My dad hated me being there, he only sent me after nothing else worked and he wanted me to get better on top of everything. He hugged me tons thinking something will happen to me and I'll come out of there affected by the (back then thought to be) cruel practices of the medical staff. I was one of the luckier ones because that nurse he was in a relationship at the time gave him a free pass to visit me all the time, as she knew someone at the institution. 

He tried to make things better for me, he brought toys and told me stories, even if I was conscious only for some of them. I felt his presence and he made me feel loved, and even if that stay was relatively short, it could've been awful for a kid who was left all alone (which is nearly everybody there). He took a break from work to be by my side and to nurture me while I was suffering and didn't know why that was happening to me. I was merely a child, and even now, as an 'adult' I don't think I'm understanding what's in my mind.

I kinda went into many things for my very first post, I tried to be concise, but knowing me, that's one of the things I find difficult to do. 
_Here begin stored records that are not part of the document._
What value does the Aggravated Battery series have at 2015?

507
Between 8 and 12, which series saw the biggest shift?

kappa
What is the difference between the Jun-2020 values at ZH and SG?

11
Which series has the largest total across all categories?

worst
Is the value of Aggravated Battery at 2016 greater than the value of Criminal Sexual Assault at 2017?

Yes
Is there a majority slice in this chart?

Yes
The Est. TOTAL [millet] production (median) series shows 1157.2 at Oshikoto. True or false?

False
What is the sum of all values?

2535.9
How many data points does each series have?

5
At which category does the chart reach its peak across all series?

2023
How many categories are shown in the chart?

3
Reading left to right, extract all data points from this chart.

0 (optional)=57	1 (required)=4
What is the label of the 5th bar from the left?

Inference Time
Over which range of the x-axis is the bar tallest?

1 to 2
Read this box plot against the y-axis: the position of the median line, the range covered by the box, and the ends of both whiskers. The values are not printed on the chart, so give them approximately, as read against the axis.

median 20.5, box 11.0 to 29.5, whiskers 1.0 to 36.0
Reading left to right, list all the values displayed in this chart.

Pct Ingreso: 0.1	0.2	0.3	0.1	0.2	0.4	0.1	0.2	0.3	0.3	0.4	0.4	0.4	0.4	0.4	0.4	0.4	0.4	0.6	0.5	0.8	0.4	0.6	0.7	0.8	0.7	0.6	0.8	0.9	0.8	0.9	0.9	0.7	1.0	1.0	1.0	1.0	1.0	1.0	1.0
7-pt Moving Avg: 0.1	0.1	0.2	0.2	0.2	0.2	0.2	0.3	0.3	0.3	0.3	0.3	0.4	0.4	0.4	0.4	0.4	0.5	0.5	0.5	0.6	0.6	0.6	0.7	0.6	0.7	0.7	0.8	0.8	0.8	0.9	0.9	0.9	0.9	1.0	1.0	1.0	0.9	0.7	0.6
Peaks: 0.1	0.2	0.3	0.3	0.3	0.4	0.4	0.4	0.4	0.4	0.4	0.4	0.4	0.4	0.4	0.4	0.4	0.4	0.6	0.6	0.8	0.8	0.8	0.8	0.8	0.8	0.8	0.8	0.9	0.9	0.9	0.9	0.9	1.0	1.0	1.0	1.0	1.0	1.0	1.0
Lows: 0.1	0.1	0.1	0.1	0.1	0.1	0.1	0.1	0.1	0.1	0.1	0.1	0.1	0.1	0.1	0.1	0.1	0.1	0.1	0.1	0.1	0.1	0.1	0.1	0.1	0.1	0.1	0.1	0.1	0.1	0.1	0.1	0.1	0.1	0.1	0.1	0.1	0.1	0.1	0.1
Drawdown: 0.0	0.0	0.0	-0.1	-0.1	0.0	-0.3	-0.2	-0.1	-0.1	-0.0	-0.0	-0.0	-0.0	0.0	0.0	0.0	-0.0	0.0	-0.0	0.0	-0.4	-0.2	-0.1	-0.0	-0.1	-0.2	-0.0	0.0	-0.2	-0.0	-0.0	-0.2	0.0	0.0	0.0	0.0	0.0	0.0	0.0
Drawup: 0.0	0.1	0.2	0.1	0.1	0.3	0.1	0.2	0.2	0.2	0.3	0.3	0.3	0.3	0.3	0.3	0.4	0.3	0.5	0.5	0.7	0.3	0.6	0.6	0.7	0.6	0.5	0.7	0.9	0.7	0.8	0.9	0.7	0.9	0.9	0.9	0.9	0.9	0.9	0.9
I got things way too dark for an introductory blog entry, but I got tired of hiding these details about me. I may not be able to say this to my friends (even if they're very few), meaning that I never opened up fully to them, but here I'm completelly transparent because I know nobody will read this. And if they do, they're a complete stranger (don't take this the wrong way, I appreciate you even if I don't know a single thing about you!).

This might be a one-sided conversation/relationship, you being a stranger and all, but writing makes me have my attention on something else besides my body. Don't get too attached to me, I'll do this just as often as I'm sculpting, which is every other instance of boredom.